Transcribed page contents
┄┄┄┄┄┄┄┄┄┄
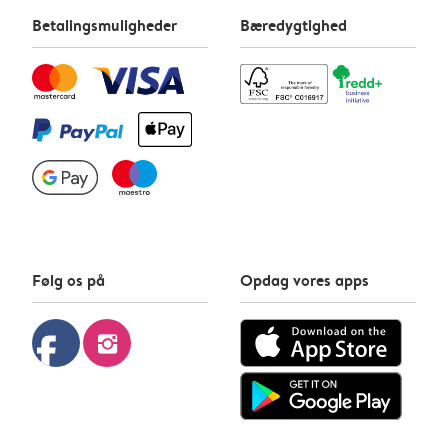
Betalingsmuligheder
Bæredygtighed
Følg os på
Opdag vores apps
facebook
instagram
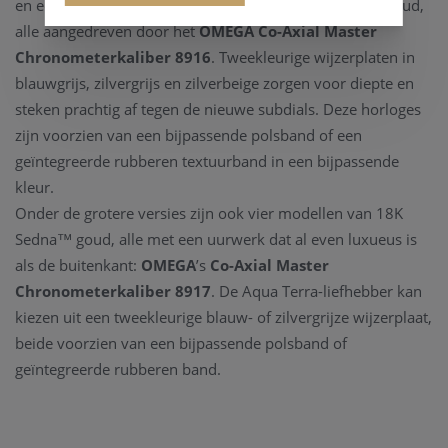
en een van edelstaal gecombineerd met 18K Sedna™ goud,
alle aangedreven door het
OMEGA Co-Axial Master
Chronometerkaliber 8916
. Tweekleurige wijzerplaten in
blauwgrijs, zilvergrijs en zilverbeige zorgen voor diepte en
steken prachtig af tegen de nieuwe subdials. Deze horloges
zijn voorzien van een bijpassende polsband of een
geïntegreerde rubberen textuurband in een bijpassende
kleur.
Onder de grotere versies zijn ook vier modellen van 18K
Sedna™ goud, alle met een uurwerk dat al even luxueus is
als de buitenkant:
OMEGA
’s
Co-Axial Master
Chronometerkaliber 8917
. De Aqua Terra-liefhebber kan
kiezen uit een tweekleurige blauw- of zilvergrijze wijzerplaat,
beide voorzien van een bijpassende polsband of
geïntegreerde rubberen band.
┄┄┄┄┄┄┄┄┄┄
About this exercise →
Output each line of the records exactly. Any picture is skipped.

Response →
Betalingsmuligheder
Bæredygtighed
Følg os på
Opdag vores apps
facebook
instagram
en een van edelstaal gecombineerd met 18K Sedna™ goud,
alle aangedreven door het
OMEGA Co-Axial Master
Chronometerkaliber 8916
. Tweekleurige wijzerplaten in
blauwgrijs, zilvergrijs en zilverbeige zorgen voor diepte en
steken prachtig af tegen de nieuwe subdials. Deze horloges
zijn voorzien van een bijpassende polsband of een
geïntegreerde rubberen textuurband in een bijpassende
kleur.
Onder de grotere versies zijn ook vier modellen van 18K
Sedna™ goud, alle met een uurwerk dat al even luxueus is
als de buitenkant:
OMEGA
’s
Co-Axial Master
Chronometerkaliber 8917
. De Aqua Terra-liefhebber kan
kiezen uit een tweekleurige blauw- of zilvergrijze wijzerplaat,
beide voorzien van een bijpassende polsband of
geïntegreerde rubberen band.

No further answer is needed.